• Goal of the exercise: Look below for the line containing "thumb ip: (214, 169)"; from there, print each line exactly up to and including the line containing "thumb tip: (186, 196)", and stop.
|---|
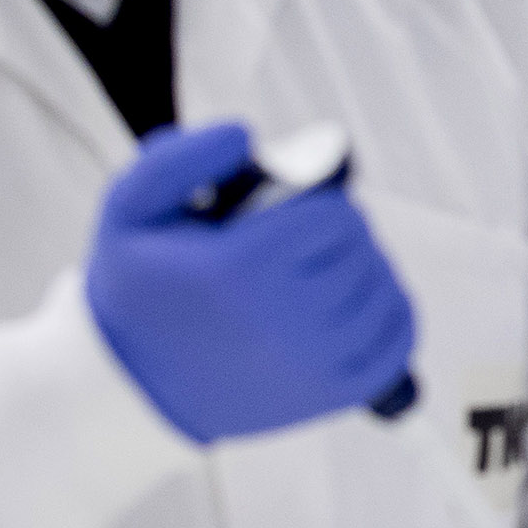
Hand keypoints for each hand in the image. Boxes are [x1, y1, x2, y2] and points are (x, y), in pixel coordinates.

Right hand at [85, 122, 415, 444]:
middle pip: (361, 247)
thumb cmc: (141, 287)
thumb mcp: (129, 209)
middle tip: (302, 242)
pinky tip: (356, 301)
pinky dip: (389, 311)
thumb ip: (178, 158)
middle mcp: (283, 320)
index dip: (321, 202)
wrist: (136, 385)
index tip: (295, 211)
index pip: (336, 214)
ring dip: (362, 268)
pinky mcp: (335, 394)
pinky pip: (399, 338)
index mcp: (238, 270)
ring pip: (383, 287)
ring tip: (319, 270)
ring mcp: (314, 362)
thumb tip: (246, 134)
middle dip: (338, 234)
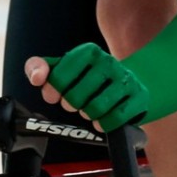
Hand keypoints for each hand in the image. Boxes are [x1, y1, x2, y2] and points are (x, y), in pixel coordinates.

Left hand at [26, 43, 149, 132]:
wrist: (127, 82)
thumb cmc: (89, 78)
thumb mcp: (63, 69)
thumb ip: (38, 67)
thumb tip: (37, 78)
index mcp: (88, 52)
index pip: (60, 76)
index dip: (53, 91)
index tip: (55, 96)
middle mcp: (109, 62)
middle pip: (75, 97)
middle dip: (72, 104)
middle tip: (76, 103)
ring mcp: (126, 79)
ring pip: (95, 108)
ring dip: (88, 114)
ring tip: (89, 109)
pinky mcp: (139, 96)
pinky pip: (115, 118)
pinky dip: (105, 124)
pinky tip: (102, 120)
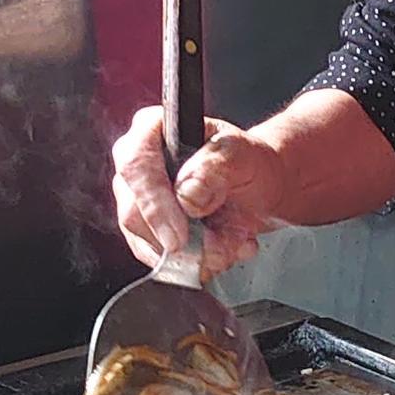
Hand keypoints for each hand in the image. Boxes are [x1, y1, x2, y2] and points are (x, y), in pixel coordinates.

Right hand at [110, 108, 287, 276]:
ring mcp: (140, 201)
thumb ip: (214, 169)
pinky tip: (224, 250)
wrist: (260, 188)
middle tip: (215, 251)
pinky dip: (196, 264)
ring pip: (146, 243)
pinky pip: (161, 259)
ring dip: (193, 256)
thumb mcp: (241, 156)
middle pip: (133, 213)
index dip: (154, 206)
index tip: (178, 237)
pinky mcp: (150, 232)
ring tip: (230, 244)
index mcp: (153, 131)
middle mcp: (139, 166)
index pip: (135, 166)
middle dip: (178, 242)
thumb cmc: (247, 162)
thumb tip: (186, 196)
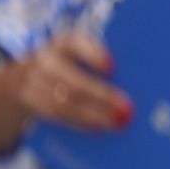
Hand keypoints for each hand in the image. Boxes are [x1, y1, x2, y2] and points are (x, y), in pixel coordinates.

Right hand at [16, 32, 130, 131]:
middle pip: (72, 80)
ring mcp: (32, 79)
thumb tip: (140, 80)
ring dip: (91, 114)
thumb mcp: (84, 53)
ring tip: (116, 122)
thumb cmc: (74, 62)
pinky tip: (98, 127)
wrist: (29, 73)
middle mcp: (46, 58)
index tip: (112, 66)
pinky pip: (54, 114)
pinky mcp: (29, 99)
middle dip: (100, 96)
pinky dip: (78, 122)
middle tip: (126, 109)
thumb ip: (105, 62)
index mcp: (65, 41)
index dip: (93, 54)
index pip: (76, 43)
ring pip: (62, 102)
|---|
• Written response:
thumb ip: (214, 169)
pinky tip: (224, 250)
wrist: (260, 188)
middle tip: (215, 251)
pinky dip: (196, 264)
ring pip: (146, 243)
pinky pip: (161, 259)
ring dip: (193, 256)
thumb mcp: (241, 156)
middle pip: (133, 213)
index dip: (154, 206)
index tip: (178, 237)
pinky mcp: (150, 232)
ring tip: (230, 244)
index mcp: (153, 131)
middle mcp: (139, 166)
index pip: (135, 166)
middle dip: (178, 242)
thumb cmc: (247, 162)
thumb tip: (186, 196)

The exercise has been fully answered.